╭──

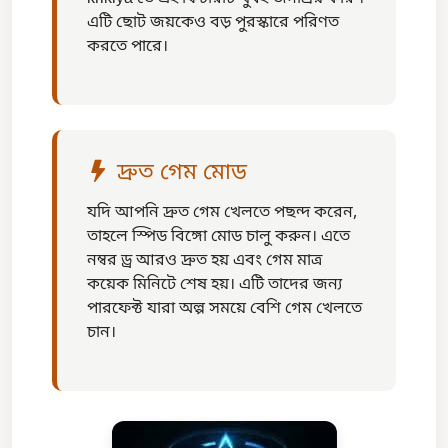
এটি ছোট জয়কেও বড় পুরস্কারে পরিণত
করতে পারে।
দ্রুত গেম মোড
যদি আপনি দ্রুত গেম খেলতে পছন্দ করেন,
তাহলে স্পিড বিঙ্গো মোড চালু করুন। এতে
নম্বর ড্র আরও দ্রুত হয় এবং গেম মাত্র
কয়েক মিনিটে শেষ হয়। এটি তাদের জন্য
পারফেক্ট যারা অল্প সময়ে বেশি গেম খেলতে
চান।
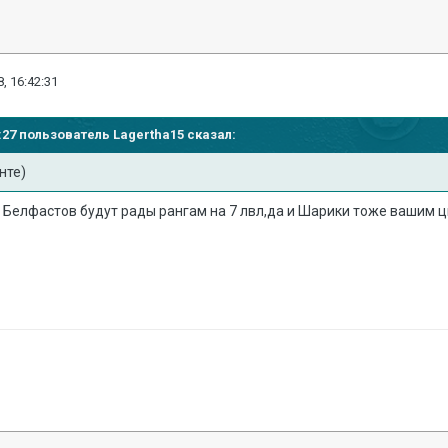
, 16:42:31
12:27 пользователь
Lagertha15
сказал:
анте)
 Белфастов будут рады рангам на 7 лвл,да и Шарики тоже вашим ц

╰──

**PROBLEM:** Copy every line of text in the listing above word for word, keeping the original line breaks, and leave out the pictures.

**RESULT BELOW:**
এটি ছোট জয়কেও বড় পুরস্কারে পরিণত
করতে পারে।
দ্রুত গেম মোড
যদি আপনি দ্রুত গেম খেলতে পছন্দ করেন,
তাহলে স্পিড বিঙ্গো মোড চালু করুন। এতে
নম্বর ড্র আরও দ্রুত হয় এবং গেম মাত্র
কয়েক মিনিটে শেষ হয়। এটি তাদের জন্য
পারফেক্ট যারা অল্প সময়ে বেশি গেম খেলতে
চান।
, 16:42:31
12:27 пользователь
Lagertha15
сказал:
анте)
 Белфастов будут рады рангам на 7 лвл,да и Шарики тоже вашим ц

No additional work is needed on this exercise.